- **EXERCISE DIRECTIONS**: Reproduce the data below in full and to the letter, images excepted.

** Opening DATA TO EXAMINE block **

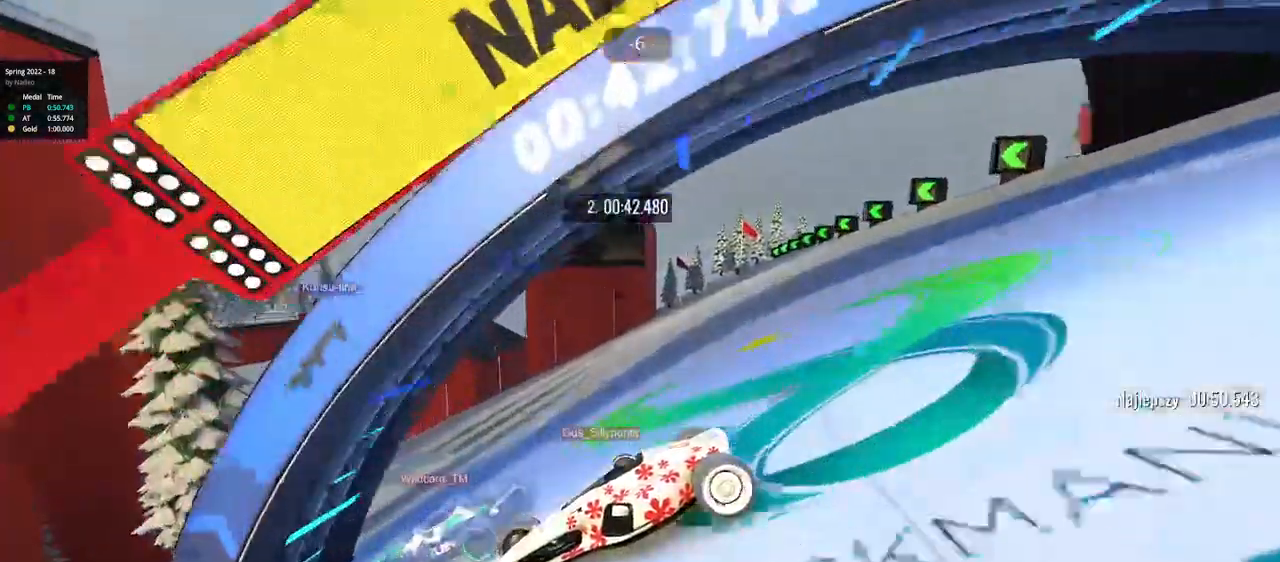
{"keys": ["right", "up"], "events": [[33, "right", "down"], [200, "right", "up"], [283, "right", "down"]]}
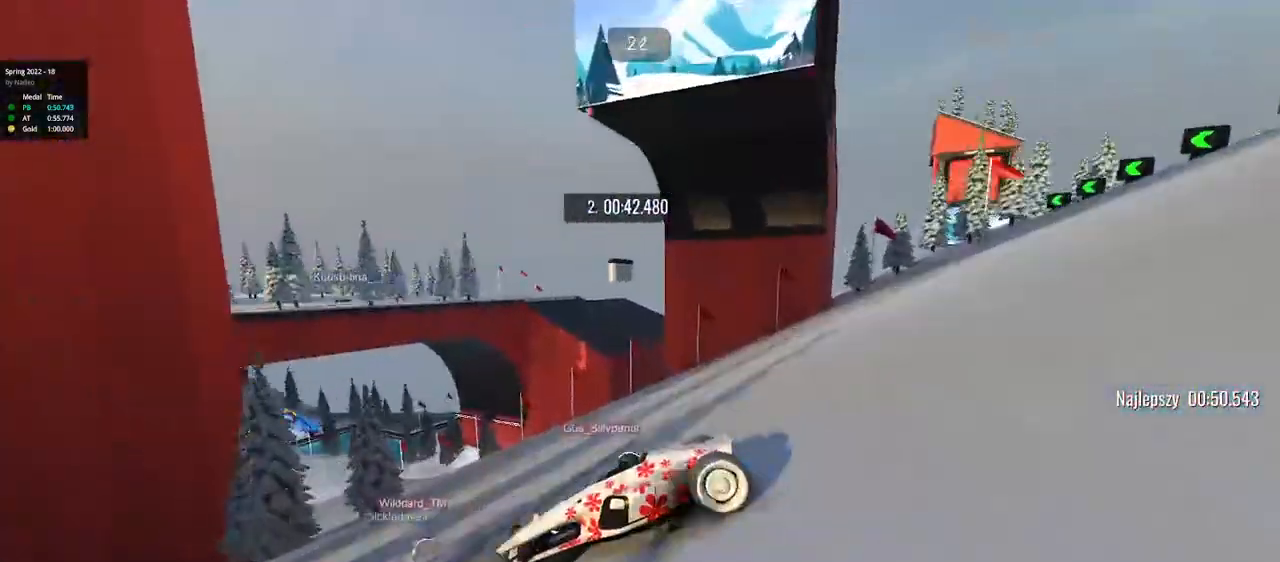
{"keys": ["right", "up"], "events": []}
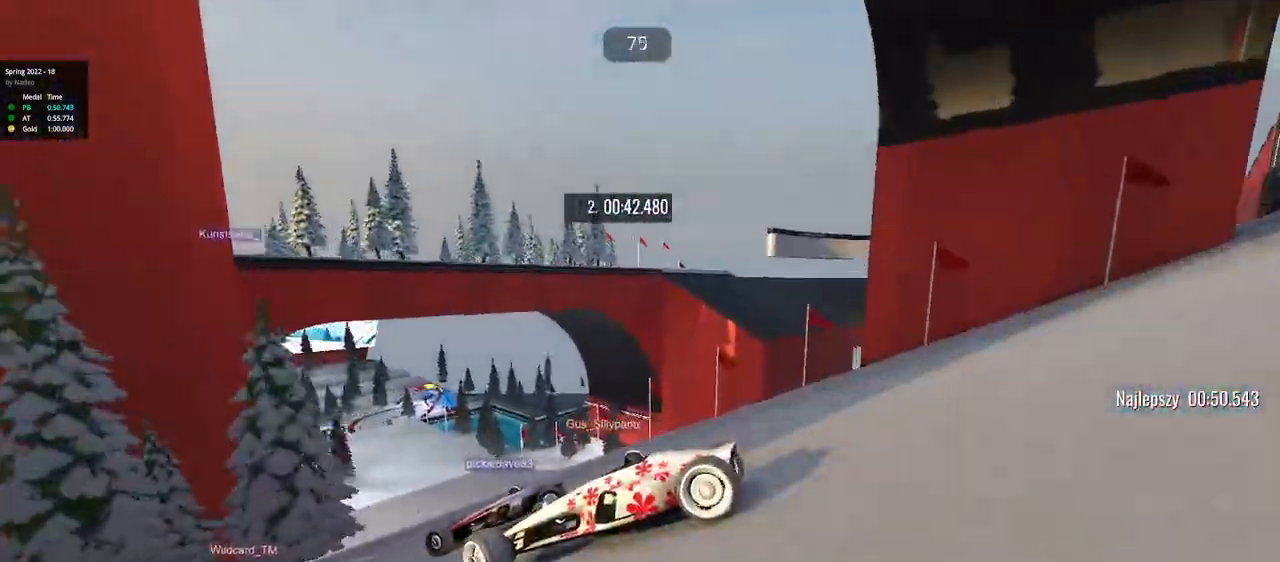
{"keys": ["right", "up"], "events": []}
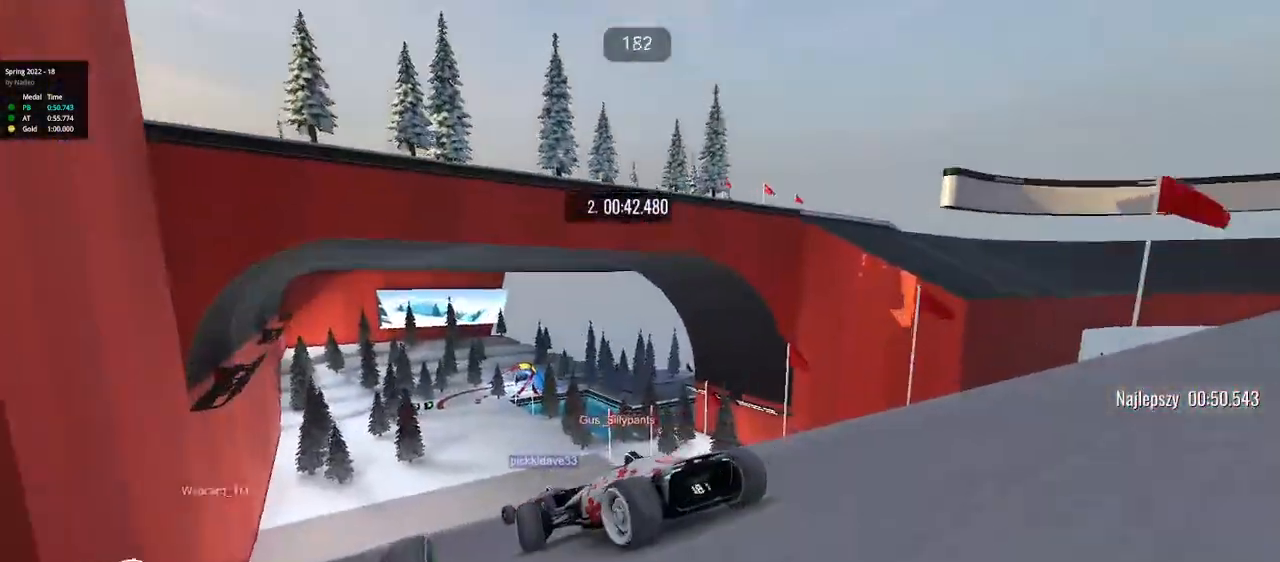
{"keys": ["left", "up"], "events": [[83, "right", "up"], [183, "left", "down"]]}
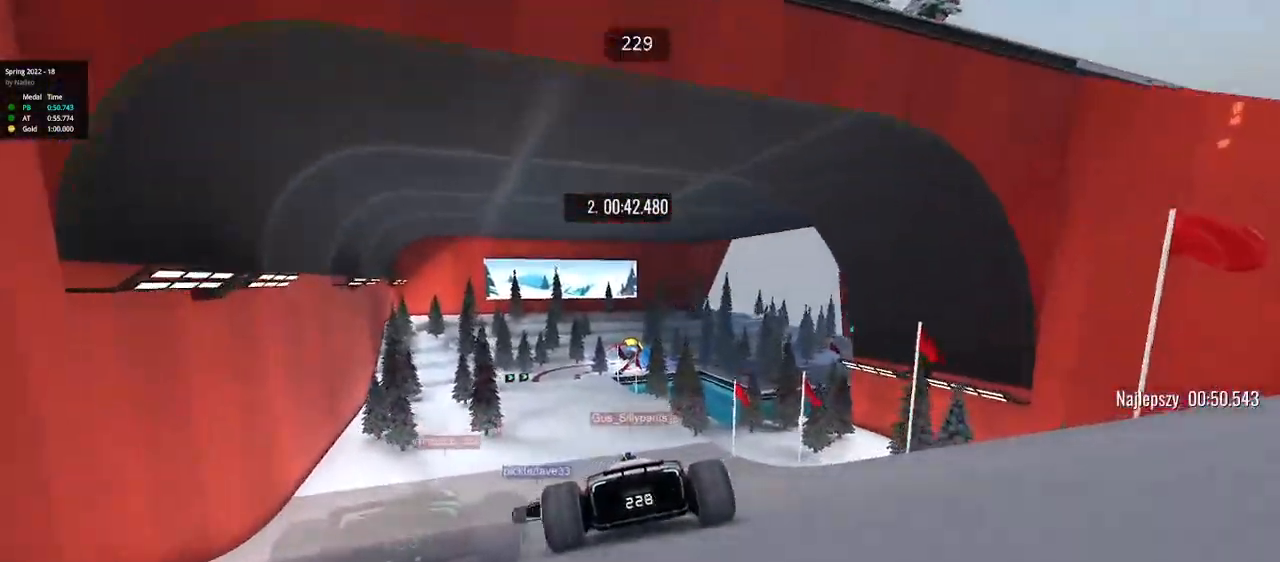
{"keys": ["up"], "events": [[150, "left", "up"], [300, "right", "down"], [450, "right", "up"]]}
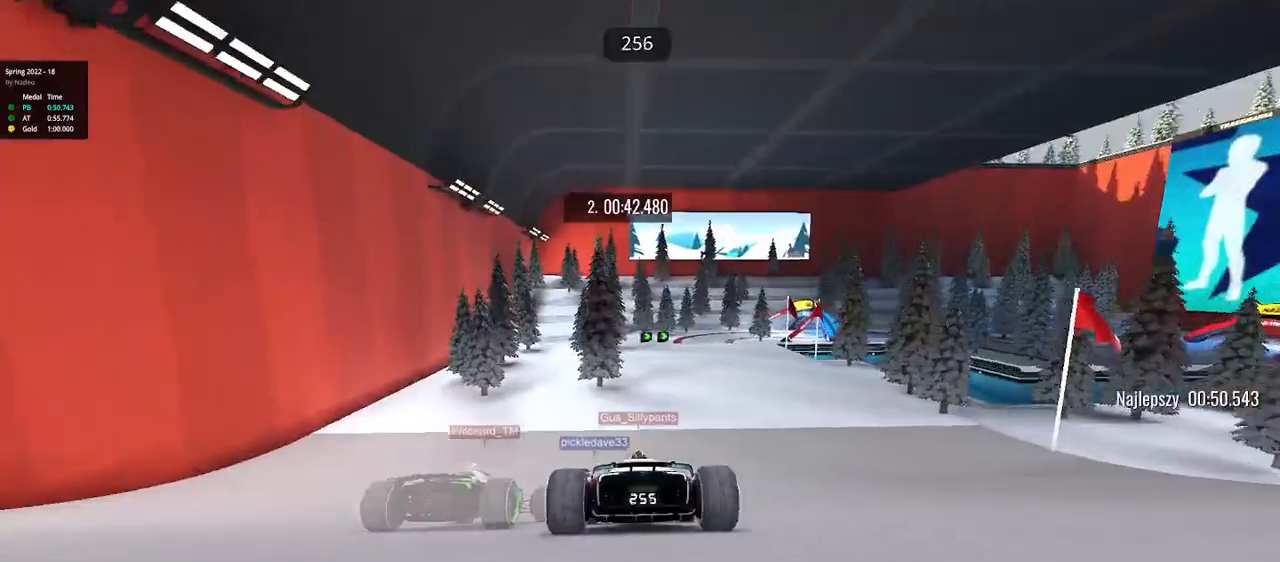
{"keys": ["up"], "events": [[50, "right", "down"], [483, "right", "up"]]}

** Closing DATA TO EXAMINE block **

- **EXERCISE SOLUTION**:
{"keys": ["right", "up"], "events": [[33, "right", "down"], [200, "right", "up"], [283, "right", "down"]]}
{"keys": ["right", "up"], "events": []}
{"keys": ["right", "up"], "events": []}
{"keys": ["left", "up"], "events": [[83, "right", "up"], [183, "left", "down"]]}
{"keys": ["up"], "events": [[150, "left", "up"], [300, "right", "down"], [450, "right", "up"]]}
{"keys": ["up"], "events": [[50, "right", "down"], [483, "right", "up"]]}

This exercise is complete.